Nov 03, 2018 16:28 UTC
  • Israël vole au-dessus des S-300

Décidément, la guerre israélo-russe en Syrie n’est pas près de s’apaiser : la livraison des batteries de missiles S-300 à la Syrie et ce, dans la foulée de la destruction d’un Il-20 russe au large de Lattaquié, a déclenché des tentatives d’endiguement de la part de Tel-Aviv.

Depuis près de deux mois, le régime israélien va de manœuvre en manœuvre pour pouvoir décoder puis brouiller les radars des batteries des S-300 avant de les frapper. Mais en vain. C’est dans le cadre de ce bras de fer que l’Ukraine fait régulièrement parler d’elle dans les milieux sionistes. 

Le site proche des milieux des renseignements de l’armée israélienne DEBKAfile évoque dans un récent article le cas de l’Ukraine, pays où une délégation israélienne était allée il n’y pas si longtemps pour tenter de percer le secret des S-300. La visite date du début octobre, quand l’Ukraine a décidé d’organiser des exercices de combats impliquant les systèmes de missiles S-300P. 18 chasseurs américains de la quatrième génération F-15C Eagle ont participé à ces manœuvres aériennes pour tenter de faire face aux S-300 dans le cadre d’un exercice grandeur nature. Un certain nombre de pilotes israéliens se sont rendus au même moment et en catimini en Ukraine dans le but d’évaluer la technologie de ce système russe et les dangers qu’il pourrait représenter pour des chasseurs furtifs de cinquième génération US que sont les F-35 Lightning II. Or le déplacement n’a aidé en rien les pilotes israéliens. Cette information vient de réapparaître sur les télex, DEBKAfile ayant affirmé la présence des avions israéliens toujours en Ukraine et dans le cadre d’un exercice aérien d’envergure.
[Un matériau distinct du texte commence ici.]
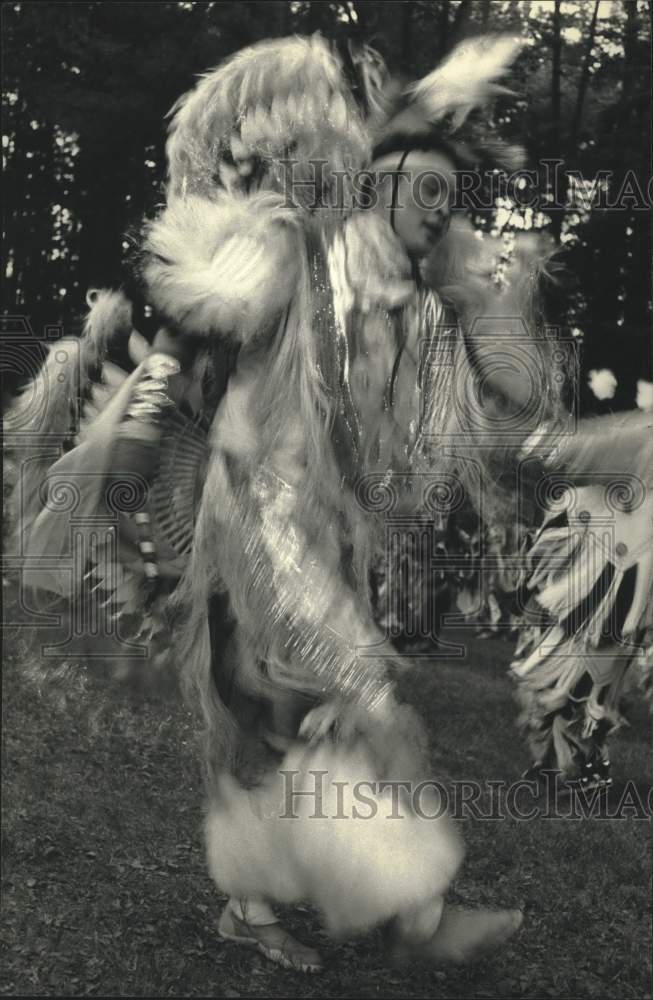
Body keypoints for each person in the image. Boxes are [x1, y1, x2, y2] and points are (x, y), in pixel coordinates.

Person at [11, 33, 535, 971]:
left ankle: (293, 899)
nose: (434, 211)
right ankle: (392, 909)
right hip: (252, 522)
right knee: (329, 699)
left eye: (446, 198)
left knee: (292, 712)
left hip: (320, 530)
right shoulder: (278, 250)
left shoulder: (377, 283)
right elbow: (177, 346)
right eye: (416, 190)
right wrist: (127, 495)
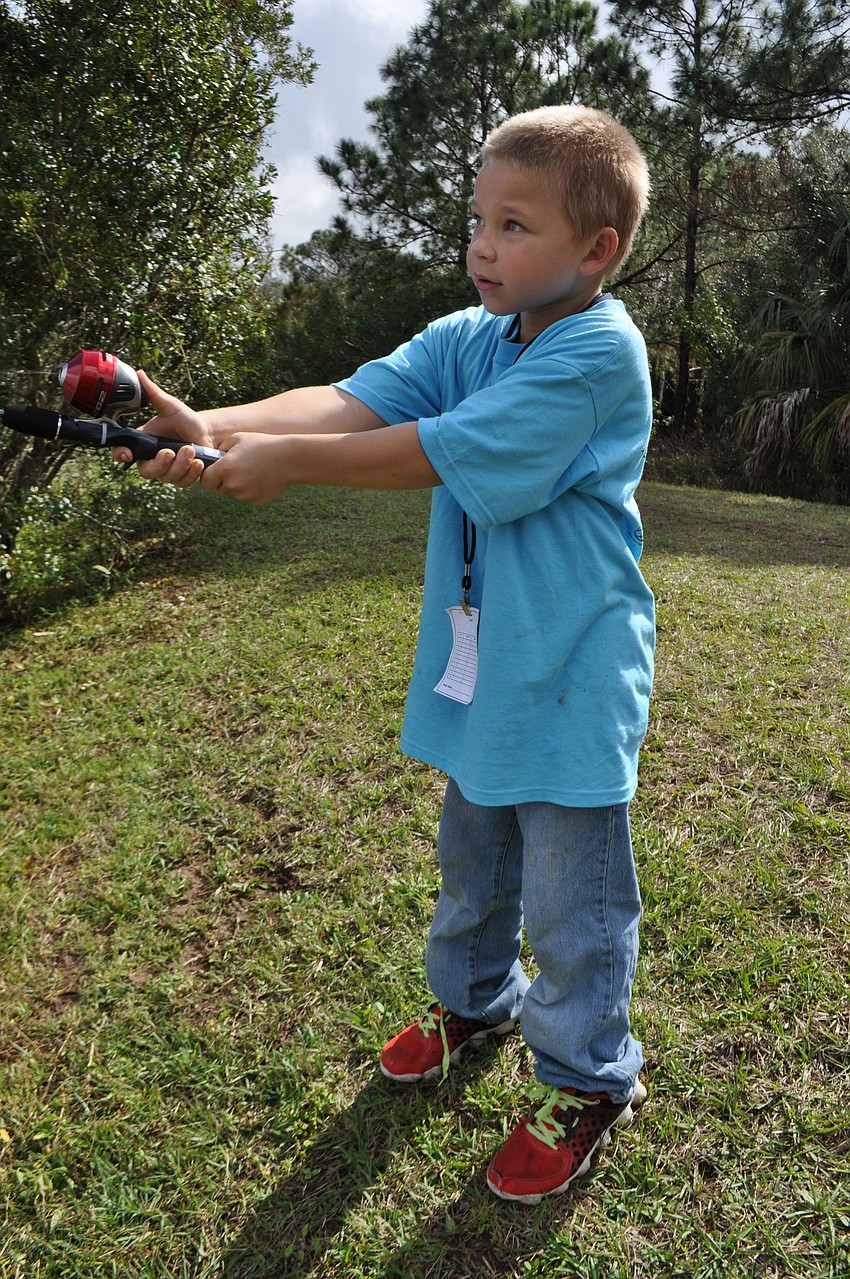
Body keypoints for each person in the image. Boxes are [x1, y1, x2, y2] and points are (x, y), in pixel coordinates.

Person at [117, 104, 655, 1205]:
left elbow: (433, 449)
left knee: (572, 902)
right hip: (484, 669)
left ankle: (585, 1077)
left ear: (594, 249)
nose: (480, 247)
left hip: (571, 675)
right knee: (472, 859)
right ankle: (472, 1003)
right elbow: (352, 399)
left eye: (513, 226)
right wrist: (205, 427)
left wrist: (289, 468)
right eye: (477, 221)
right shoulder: (469, 336)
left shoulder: (600, 351)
Israël vole donc au-dessus des S-300 ukrainiens et établit des liens avec Kiev. Mais le régime de Tel-Aviv pourra-t-il percer les S-300 ou copier ces puissants dispositifs ? Rien n’est moins sûr, car si cela était le cas, les Israéliens n’auraient pas décidé de cesser leurs frappes contre la Syrie. 

Interrogé par Sputnik, le directeur du Centre d’analyse du commerce d’armes, Igor Korotchenko, est d’ailleurs bien clair : « Le système de protection de données et les mesures de contre-espionnage à toutes les étapes de l’élaboration, de la fabrication et des livraisons de ces systèmes permettent à la Russie d’être et de rester le propriétaire du savoir-faire des S-300. C’est pourquoi toutes les spéculations voulant que des technologies aient fuité vers Israël et les États-Unis ne sont que de l’intox », a-t-il déclaré au centre de presse de l’agence Rossiya Segodnya lors de la table ronde sur la livraison de ces systèmes en Syrie. Le ministre russe de la Défense, Sergueï Choïgou, avait annoncé le 2 octobre que la Russie avait achevé de livrer des systèmes S-300 à la Syrie et qu’elle avait remis au pays 49 équipements militaires, ajoutant que les spécialistes syriens seraient formés au maniement de ces systèmes au cours des trois prochains mois. C’est désormais chose faite : des médias ont diffusé ces derniers jours une vidéo mettant en scène les officiers russes en train de former des militaires syriens au maniement des S-300. Selon les experts, un élément nouveau vient de faire surface dans ce dossier : le rapprochement de Tel-Aviv avec Kiev, et ce, pour défier le Kremlin. 

Après le rattachement de la Crimée à la Russie, Israël a choisi plutôt de rester bien réservé, mais cette attitude de réserve n’est plus, Tel-Aviv ayant décidé de se rapprocher davantage de l’Ukraine anti-russe. Les deux pays envisagent d’ailleurs de signer un accord de libre-échange (ALE) cette année, a déclaré mercredi le Premier vice-Premier ministre ukrainien, Stepan Kubiv.

« Nous avons atteint la phase finale de la préparation d’un accord sur une zone de libre-échange avec Israël. L’accord sera signé avant la fin de l’année en cours », a déclaré M. Kubiv cité par l’agence de presse Interfax-Ukraine. Israël deviendrait ainsi le 46e pays à établir un ALE avec l’Ukraine », a ajouté Kubiv. Or une fois que l’accord de libre-échange aura pris effet, les droits sur les exportations ukrainiennes de produits agricoles, de produits alimentaires, de médicaments, de cosmétiques, de produits chimiques, de matériaux de construction et surtout de produits électroniques seront supprimés, selon le gouvernement ukrainien. Les experts voient dans ce dernier domaine un terrain de rivalité anti-russe sur lequel s’engage Israël.